Selection:
>>>
The creation happens through the only-begotten Word precisely so that this Word might be incarnate in it, that the eternal and infinite dynamic of Love that we call the Father and the Son might share itself with even more superabundance.

Buried and raised with the new Adam, we find ourselves in an even more happy condition than the first Adam enjoyed in the original blessing. Even more than being restored to the happiness of unfallen creatureliness, we are drawn into the very life of God.

April 10, 2012

Peter's Example and Unregenerate Pastoral Care

(Another rant today, I guess. I must have been saving them up inside.)

St. Peter is one of my favorite players in the telling of the paschal triduum. In him we witness a remarkable transformation; in the reading of St. John's Passion on Friday, Peter denies Jesus three times. Then, at the Mass of Easter Sunday, we hear the bold confession and speech he makes in the house of Cornelius. This post-Resurrection Peter is quite a different character than the fearful and bumbling Peter who was a disciple of Jesus in his historical life; now we see Peter the Apostle, the bold preacher on whom the apostolic ministry of unity is founded, and who will soon enough go to his own martyrdom.

But here's the funny thing: in many homilies I've heard and spiritual advices I've been given along the way, it's not the latter Peter who is adduced as an encouragement, but the former.

For sure, the dullness and 'not getting it' of the disciples in the gospels is always a helpful reflection; it's easy enough for us to be like that too, just as it is very easy to slip into the misplaced religiosity of the scribes and Pharisees as the gospels describe it. We must always remember, and the Scriptures constantly needle and encourage us in this regard, that it's easy enough to call yourself a Christian, or to do religious stuff, without actually being a hearer and disciple of the living God.

On the other hand, I find it increasingly sad and annoying when I hear the example of the pre-Resurrection disciples adduced as an excuse for bumbling and mediocrity. Imagine a scene: I confess to some teacher or elder my struggles against the world, the flesh, and the devil, and ask how I might make progress in holiness and faithfulness to God. And so I am told: 'Don't be so hard on yourself. Look at Peter. He struggled to understand, he didn't always get it, and he even denied Jesus three times.' To that I want to say, 'Yes, let's look at Peter; he fearlessly preached that the Resurrection of Jesus Christ constituted him as the Risen Lord and Judge of all, and he went humbly to his own crucifixion.'

Are we not people who live in these last days inaugurated by the Resurrection of Jesus Christ? Should not our models and examples be the disciples in their transformation by that same Resurrection, rather than their confusion and dullness before they understood?
<<<
Task to complete:
Answer these questions about the selection above:
1. Through whom does the creation happen?
2. During which Friday reading does Peter deny Jesus three times?
3. In whose house does Peter make the speech heard at the Mass of Easter Sunday?

Dataset entries:
>>>
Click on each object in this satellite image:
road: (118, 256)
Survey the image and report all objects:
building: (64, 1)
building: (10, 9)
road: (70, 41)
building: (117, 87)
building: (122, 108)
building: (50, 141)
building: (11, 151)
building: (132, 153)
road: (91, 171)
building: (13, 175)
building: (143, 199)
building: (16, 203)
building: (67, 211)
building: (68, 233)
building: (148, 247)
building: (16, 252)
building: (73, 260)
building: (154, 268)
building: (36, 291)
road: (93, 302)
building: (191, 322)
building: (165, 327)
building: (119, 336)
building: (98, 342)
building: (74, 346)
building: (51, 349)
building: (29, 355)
<<<
>>>
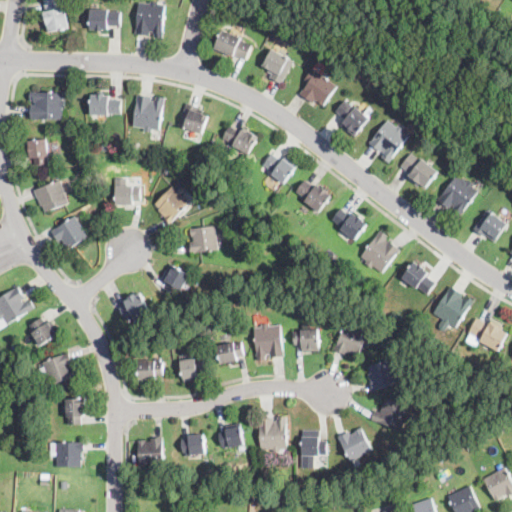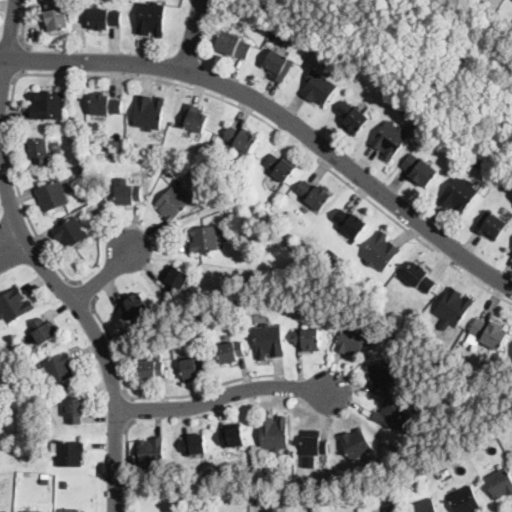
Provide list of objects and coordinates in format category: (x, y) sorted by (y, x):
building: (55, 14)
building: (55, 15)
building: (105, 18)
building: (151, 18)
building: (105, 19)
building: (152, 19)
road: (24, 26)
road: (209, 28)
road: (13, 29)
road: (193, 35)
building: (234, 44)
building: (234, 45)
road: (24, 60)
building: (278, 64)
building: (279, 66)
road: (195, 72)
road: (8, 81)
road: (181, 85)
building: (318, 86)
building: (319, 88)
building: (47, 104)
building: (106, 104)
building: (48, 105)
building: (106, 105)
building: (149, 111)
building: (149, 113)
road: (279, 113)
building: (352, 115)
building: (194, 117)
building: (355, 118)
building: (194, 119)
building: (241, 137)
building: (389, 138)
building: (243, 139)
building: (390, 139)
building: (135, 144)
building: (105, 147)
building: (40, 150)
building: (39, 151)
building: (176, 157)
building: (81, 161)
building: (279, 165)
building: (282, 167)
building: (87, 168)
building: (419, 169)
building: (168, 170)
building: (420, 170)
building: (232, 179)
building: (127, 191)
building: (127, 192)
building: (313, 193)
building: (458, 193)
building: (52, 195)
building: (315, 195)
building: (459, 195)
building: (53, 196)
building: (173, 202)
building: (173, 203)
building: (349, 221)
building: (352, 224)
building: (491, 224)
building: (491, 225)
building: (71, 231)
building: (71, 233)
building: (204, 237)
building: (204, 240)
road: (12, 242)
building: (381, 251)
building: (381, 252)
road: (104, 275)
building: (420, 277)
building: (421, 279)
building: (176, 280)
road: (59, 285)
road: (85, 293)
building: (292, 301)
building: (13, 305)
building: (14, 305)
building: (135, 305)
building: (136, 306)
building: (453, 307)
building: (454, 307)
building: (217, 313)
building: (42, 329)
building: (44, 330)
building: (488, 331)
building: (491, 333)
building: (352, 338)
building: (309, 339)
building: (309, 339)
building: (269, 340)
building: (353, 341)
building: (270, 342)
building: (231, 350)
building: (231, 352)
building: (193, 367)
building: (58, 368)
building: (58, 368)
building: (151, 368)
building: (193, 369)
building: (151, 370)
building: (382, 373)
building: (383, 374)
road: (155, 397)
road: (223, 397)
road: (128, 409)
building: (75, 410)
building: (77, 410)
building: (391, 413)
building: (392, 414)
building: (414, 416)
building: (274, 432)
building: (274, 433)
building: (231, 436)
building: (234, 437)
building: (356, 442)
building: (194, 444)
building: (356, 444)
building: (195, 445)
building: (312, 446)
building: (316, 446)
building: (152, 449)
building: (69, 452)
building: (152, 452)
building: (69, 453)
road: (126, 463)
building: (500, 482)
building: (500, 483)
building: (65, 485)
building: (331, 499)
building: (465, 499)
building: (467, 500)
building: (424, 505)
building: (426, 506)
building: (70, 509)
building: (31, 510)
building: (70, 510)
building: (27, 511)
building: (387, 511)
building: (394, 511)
<<<
Solution to the exercise:
1. Through the only-begotten Word.
2. The reading of St. John's Passion.
3. In the house of Cornelius.